Le budget propreté de la Ville s’élève à 53 millions d’euros.
Photo : PF/Metro
Déchets, urines, vomis ou crottes de chien… Les trottoirs de Toulouse sont trop souvent sales. Forte de ce constat qui nuit à l’image de la Ville rose, la nouvelle municipalité a décidé de lancer un vaste programme d’amélioration de la propreté.
Opérations grand nettoyage
“Il ne s’agit pas de mettre un balayeur derrière chaque incivilité, mais de coresponsabiliser tous les acteurs de la cité”, explique Alexandre Marciel, adjoint en charge du dossier. Conscient qu’il s’agit d’une préoccupation majeure, l’élu propose une série de mesures telles que la création d’un rendez-vous des métiers de la propreté et le lancement d’une campagne de valorisation du travail des agents municipaux.
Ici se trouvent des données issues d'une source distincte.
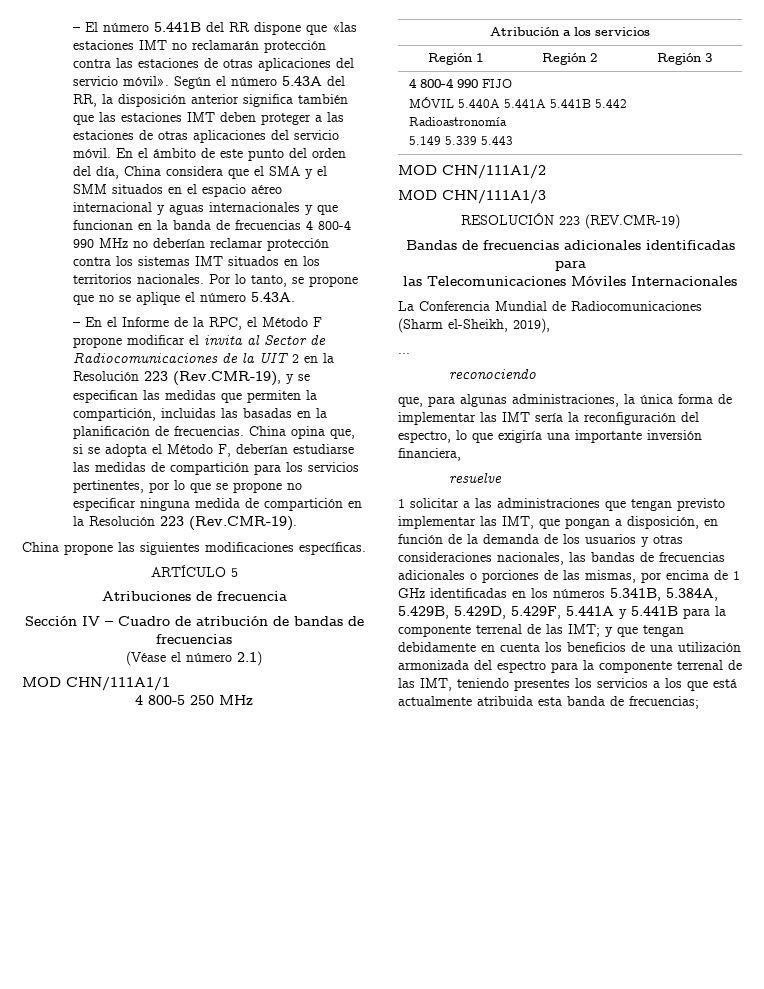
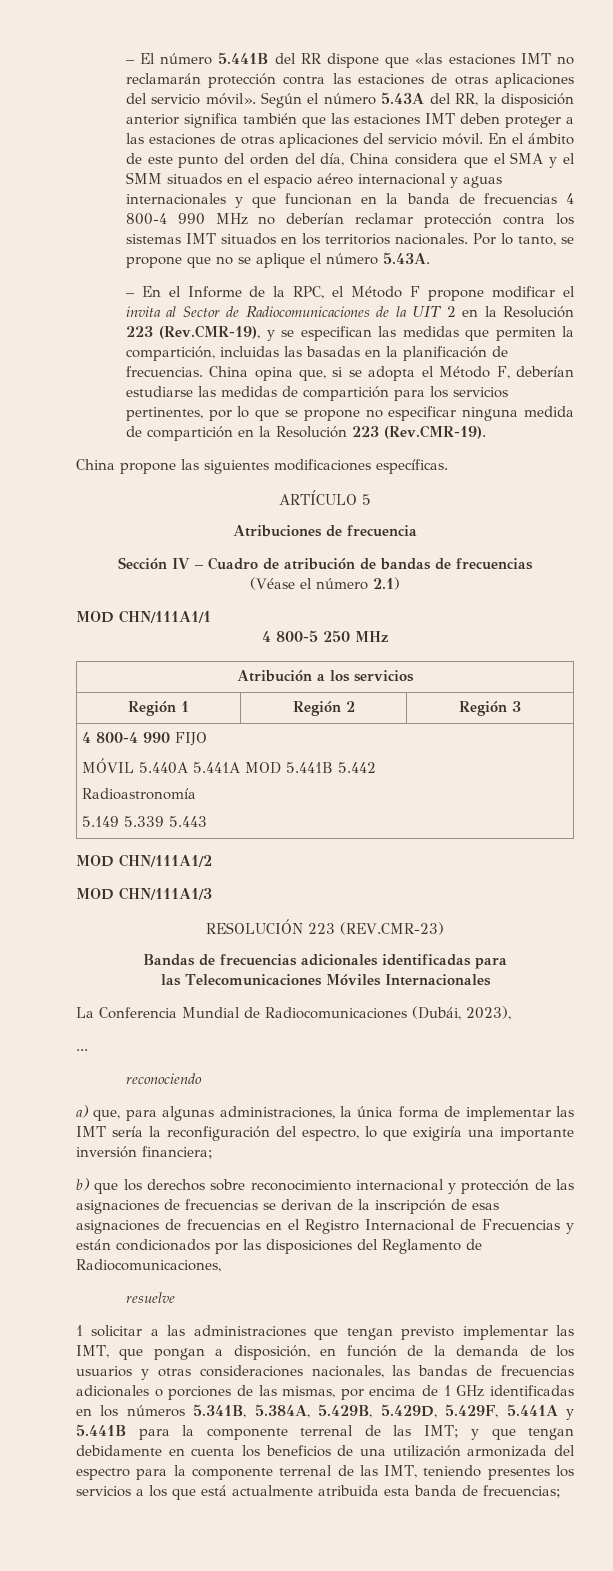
(546, 103) none -> [245,762,282,774] MOD
[584,214,680,229] (REV.CMR-19) -> [340,922,445,935] (REV.CMR-23)
[398,318,550,333] (Sharm el-Sheikh, 2019), -> [412,1006,511,1020] (Dubái, 2023),
(537, 374) none -> [76,1105,89,1118] a)
[398,448,461,461] financiera, -> [142,1146,213,1159] [76,1178,574,1194] [76,1199,499,1214] [76,1219,574,1234] [76,1239,482,1254] [76,1259,221,1272] financiera; // b) que los derechos sobre reconocimiento internacional y protección de las asignaciones de frecuencias se derivan de la inscripción de esas asignaciones de frecuencias en el Registro Internacional de Frecuencias y están condicionados por las disposiciones del Reglamento de Radiocomunicaciones,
Des opérations de grand nettoyage de rue pourraient être également mises en place, en collaboration avec les riverains, de même qu’un challenge récompensant les espaces les plus propres.
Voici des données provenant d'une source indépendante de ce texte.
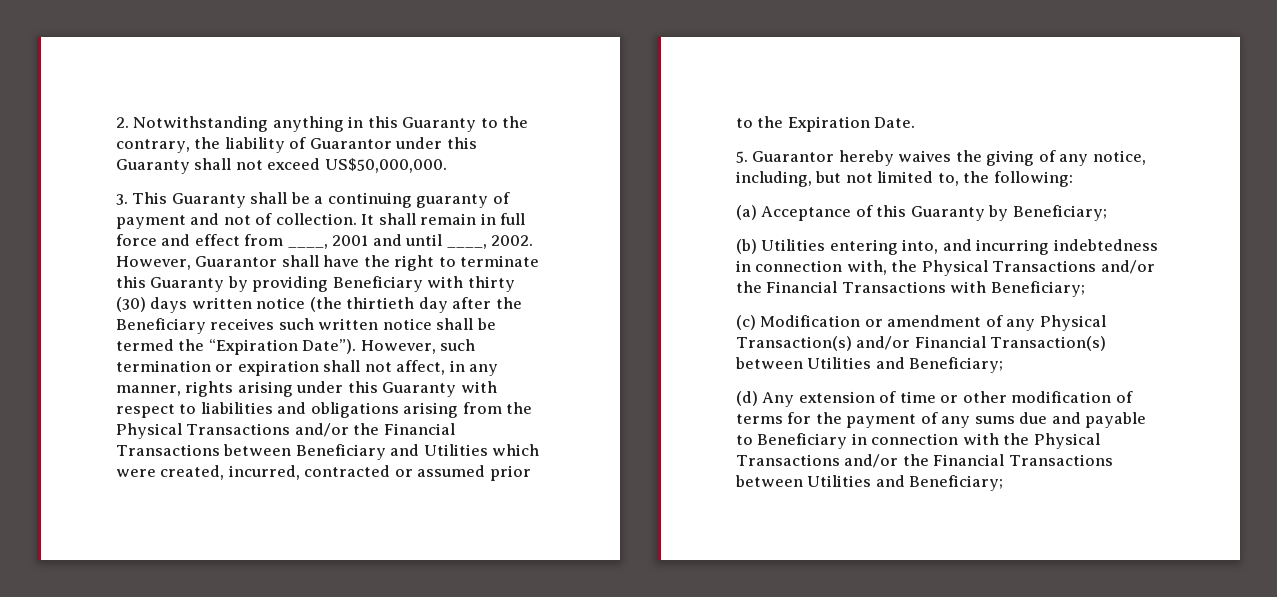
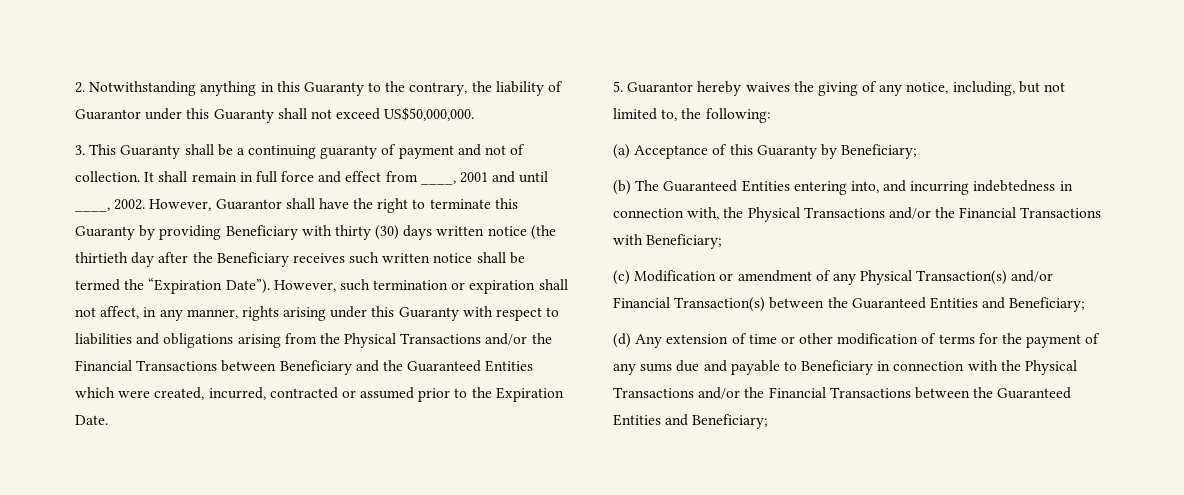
[423,444,488,456] Utilities -> [382,360,534,372] the Guaranteed Entities
[761,239,826,251] Utilities -> [635,180,790,192] The Guaranteed Entities
[807,357,872,369] Utilities -> [827,297,978,309] the Guaranteed Entities
[807,475,872,487] Utilities -> [973,387,1072,399] [613,414,661,426] the Guaranteed Entities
“Les quartiers du centre, comme les Carmes, Saint-Pierre ou Saint-Aubin, sont plus particulièrement touchés, notamment à cause des jeunes, note Alexandre Marciel. Il faut donc à la fois faire de la pédagogie dans les écoles et adapter la gestion de la propreté selon les territoires. Nous allons également augmenter le nombre de balayeurs le week-end.”
Un volet répressif
Des chartes de bonne conduite seront par ailleurs soumises aux associations de SDF, de cafetiers ou d’étudiants. “Outre la prévention, nous devons aussi être plus répressifs, en veillant à l’application des arrêtés et en amplifiant les travaux d’intérêt général”, ajoute-t-il.
Enfin, des expérimentations vont être lancées prochainement, comme la création d’espaces dédiés aux déjections canines dans les caniveaux ou encore la fabrication de nouveaux ma-tériaux plus résistants aux taches pour les trottoirs. Pour ce faire, le budget estimé s’élève à plusieurs centaines de milliers d’euros. “Il s’agit d’un redéploiement de budget et non d’une enveloppe supplémentaire”, assure l’élu.